Ballistic heat

Simulation of ballistic phonon flights

In this project we study quasi-ballistic heat conduction in semiconductor nanowires and nanostructures. In the ballistic regime, phonons travel without scattering and carry thermal energy more efficiently than in the conventional diffusive regime. Our work in silicon nanowires established the length and temperature scales of this phenomenon: thermal resistance measurements on nanowires of different lengths revealed non-linear length dependence, a hallmark of quasi-ballistic conduction driven by Lévy phonon flights. By comparing straight and serpentine nanowires, we isolated the ballistic contribution and showed that it is strongest in short nanowires at low temperatures, reaching distances of 400–800 nm at 4 K, and gradually disappearing as length or temperature is increased.

ballistic

The figure above summarizes our results showing ballistic heat conduction. (a) Thermal resistance measured on straight Si nanowires shows that the values deviate from linear dependence typical for diffusive transport, which indicates the presence of ballistic thermal transport. (b) Thermal conductivity measured on straight nanowires is higher than that measured on serpentine nanowires, but this difference disappears above 200 K, which shows the range in which ballistic heat conduction occurs. (c) The heat focusing effect based on the ballistic thermal transport. Experimental results agree with Monte Carlo simulations.
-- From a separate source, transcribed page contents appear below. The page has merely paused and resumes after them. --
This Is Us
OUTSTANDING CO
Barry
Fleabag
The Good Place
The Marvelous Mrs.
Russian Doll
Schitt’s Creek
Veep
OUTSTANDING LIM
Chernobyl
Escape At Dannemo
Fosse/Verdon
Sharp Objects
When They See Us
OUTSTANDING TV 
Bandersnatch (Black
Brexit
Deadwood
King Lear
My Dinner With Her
Building on the nanowire results, we demonstrated that ballistic phonon transport can be harnessed to guide and focus heat in phononic nanostructures: arrays of holes in silicon membranes direct ballistic phonons along specific paths, enabling heat focusing effects analogous to ray optics. We also extended our studies to other semiconductor materials — in SiGe polycrystalline nanowires, alloying reduces ballistic transport compared to pure silicon, while in SiC nanowires we identified quasi-ballistic conduction at length and temperature scales relevant to microelectronics. These results are summarized in a Perspective review article covering ballistic heat conduction across different nanowire systems.
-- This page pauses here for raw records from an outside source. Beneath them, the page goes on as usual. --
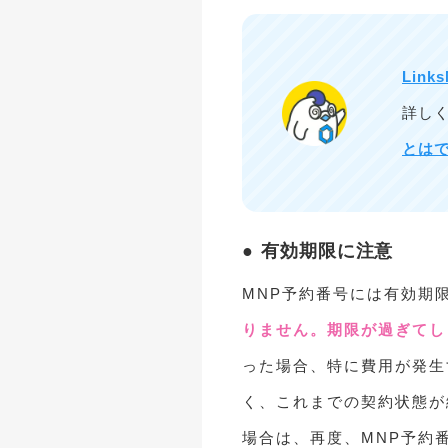
Links
詳し
とは
有効期限に注意
MNP予約番号には有効期
りません。期限が過ぎてし
った場合、特に費用が発生
く、これまでの契約状態が
場合は、再度、MNP予約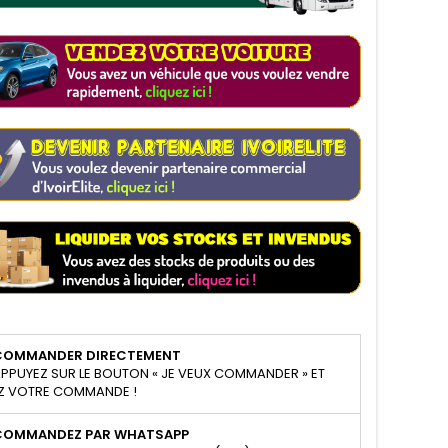
COMMANDER DIRECTEMENT
PPUYEZ SUR LE BOUTON « JE VEUX COMMANDER » ET
Z VOTRE COMMANDE !
COMMANDEZ PAR WHATSAPP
Most recently, the project expanded into the related regime of hydrodynamic phonon transport, where collective phonon-phonon interactions lead to viscous heat flow rather than individual phonon flights. We demonstrated heat rectification in micrometre-scale graphite Tesla valves, where the asymmetric geometry causes heat to conduct more easily in one direction than the other. This thermal diode effect, observed at 45 K and reported in Nature, is driven by hydrodynamic phonon transport — a phenomenon that bridges the ballistic and diffusive regimes and opens new possibilities for controlling heat flow in quantum technologies and cryogenic devices.